Likewise, students should understand that even careers that are not necessarily the most well-paying or popular should still be considered if they would be the most fulfilling. English majors, for example, have been constantly ridiculed, leading many students to choose the standard STEM pathway rather than the literature classes their hearts truly desire. Justin Kovach, for example, a student at Arizona State University, “loved to write and always had.” Kovach was obsessed with literature, easily getting through enormous classics. And yet, due to financial pressure, he chose to major in computer science, then math, then astrophysics, none of which brought him as much fulfillment as majoring in English could have. For anyone facing the same dilemma, I beg of you: choose the English major. Choose the path that makes you the happiest because success is never guaranteed.
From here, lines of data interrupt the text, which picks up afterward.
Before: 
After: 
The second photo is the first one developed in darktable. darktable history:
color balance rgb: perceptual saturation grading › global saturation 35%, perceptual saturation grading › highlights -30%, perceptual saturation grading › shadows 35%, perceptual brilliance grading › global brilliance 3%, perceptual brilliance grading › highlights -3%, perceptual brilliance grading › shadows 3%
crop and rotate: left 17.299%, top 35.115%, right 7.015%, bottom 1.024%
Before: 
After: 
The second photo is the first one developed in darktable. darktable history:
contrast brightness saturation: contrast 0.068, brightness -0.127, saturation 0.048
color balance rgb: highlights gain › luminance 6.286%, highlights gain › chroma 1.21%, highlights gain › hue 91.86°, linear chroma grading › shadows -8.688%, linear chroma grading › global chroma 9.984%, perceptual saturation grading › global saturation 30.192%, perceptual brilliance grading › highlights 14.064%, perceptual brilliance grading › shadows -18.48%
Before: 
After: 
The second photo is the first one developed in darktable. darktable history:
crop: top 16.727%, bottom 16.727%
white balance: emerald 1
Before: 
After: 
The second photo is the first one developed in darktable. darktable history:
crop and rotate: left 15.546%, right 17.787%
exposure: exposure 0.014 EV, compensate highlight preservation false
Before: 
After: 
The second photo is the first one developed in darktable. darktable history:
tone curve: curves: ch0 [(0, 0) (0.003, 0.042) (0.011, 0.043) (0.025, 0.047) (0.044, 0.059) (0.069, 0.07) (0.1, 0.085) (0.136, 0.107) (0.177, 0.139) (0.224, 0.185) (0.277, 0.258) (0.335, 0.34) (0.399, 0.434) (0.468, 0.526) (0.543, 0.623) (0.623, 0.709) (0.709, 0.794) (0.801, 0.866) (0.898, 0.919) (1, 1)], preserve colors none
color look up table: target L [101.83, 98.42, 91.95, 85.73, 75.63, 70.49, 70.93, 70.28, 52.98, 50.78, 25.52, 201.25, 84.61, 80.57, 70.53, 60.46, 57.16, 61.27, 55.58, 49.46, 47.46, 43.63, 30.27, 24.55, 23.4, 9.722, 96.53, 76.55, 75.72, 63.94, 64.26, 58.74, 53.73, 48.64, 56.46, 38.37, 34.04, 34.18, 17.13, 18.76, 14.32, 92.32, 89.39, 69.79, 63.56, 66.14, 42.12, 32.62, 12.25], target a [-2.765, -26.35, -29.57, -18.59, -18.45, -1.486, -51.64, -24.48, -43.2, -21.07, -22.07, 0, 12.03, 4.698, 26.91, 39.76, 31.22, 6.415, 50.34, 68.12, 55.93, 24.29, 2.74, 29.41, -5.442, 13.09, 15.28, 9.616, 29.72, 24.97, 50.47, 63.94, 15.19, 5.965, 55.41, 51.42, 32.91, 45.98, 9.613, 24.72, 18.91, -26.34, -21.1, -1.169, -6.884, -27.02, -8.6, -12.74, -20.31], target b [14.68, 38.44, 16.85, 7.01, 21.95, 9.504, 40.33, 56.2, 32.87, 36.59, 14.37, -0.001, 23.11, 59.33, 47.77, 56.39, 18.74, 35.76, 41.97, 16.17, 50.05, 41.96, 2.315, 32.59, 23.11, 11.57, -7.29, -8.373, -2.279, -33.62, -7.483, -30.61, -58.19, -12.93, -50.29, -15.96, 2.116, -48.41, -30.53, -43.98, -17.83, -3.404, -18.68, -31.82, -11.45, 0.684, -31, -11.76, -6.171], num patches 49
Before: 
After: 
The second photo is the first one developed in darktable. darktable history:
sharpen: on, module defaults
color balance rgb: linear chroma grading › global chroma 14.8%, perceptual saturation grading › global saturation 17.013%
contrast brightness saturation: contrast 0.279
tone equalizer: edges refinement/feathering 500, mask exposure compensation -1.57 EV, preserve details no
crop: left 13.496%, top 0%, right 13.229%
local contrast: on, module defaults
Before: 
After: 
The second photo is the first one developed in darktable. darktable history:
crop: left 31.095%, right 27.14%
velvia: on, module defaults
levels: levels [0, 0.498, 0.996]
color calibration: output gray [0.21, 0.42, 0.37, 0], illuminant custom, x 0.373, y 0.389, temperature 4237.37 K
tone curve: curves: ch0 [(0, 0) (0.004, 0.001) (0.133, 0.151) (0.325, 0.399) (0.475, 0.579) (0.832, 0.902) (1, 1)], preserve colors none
Kovach’s case thus brings up another issue: that of monetary influence. Millions of parents encourage their children to enter STEM fields—because if we’re being honest, the pay is better—but they fail to recognize that money itself cannot bring fulfillment, and solely entering a career path will not necessarily breed success. Had Kovach only studied English, he would’ve not only found a career that he enjoyed, but he also would undoubtedly be more successful than whatever resulted from his jumping from STEM major to STEM major. Had the thousands of women who left their jobs due to burnout only found a more supportive work environment, they would have found more success and fulfillment. Currently, financial stability will always be important, but it most definitely will not come from forcing yourself into a career in which you don’t have the energy, drive, or interest to reap that success.
When I was younger, I used to always listen to the album Free to Be You and Me to fall asleep. This album was a ‘70s staple and preached the message of becoming whoever you want to be. In this vein, you can be a “rancher or poetry maker, [a] doctor or teacher, or cleaner or baker.”
You can “drive taxis, or sing on TV.” You can pursue a STEM career, but that doesn’t mean that it won’t be difficult or that it’s necessarily the right choice for you, and it certainly doesn’t mean we need STEM and other high-intensity industries to be so popularized today. You can “be almost anything [you] want to be,” but take the time for yourself to figure out what that exactly is.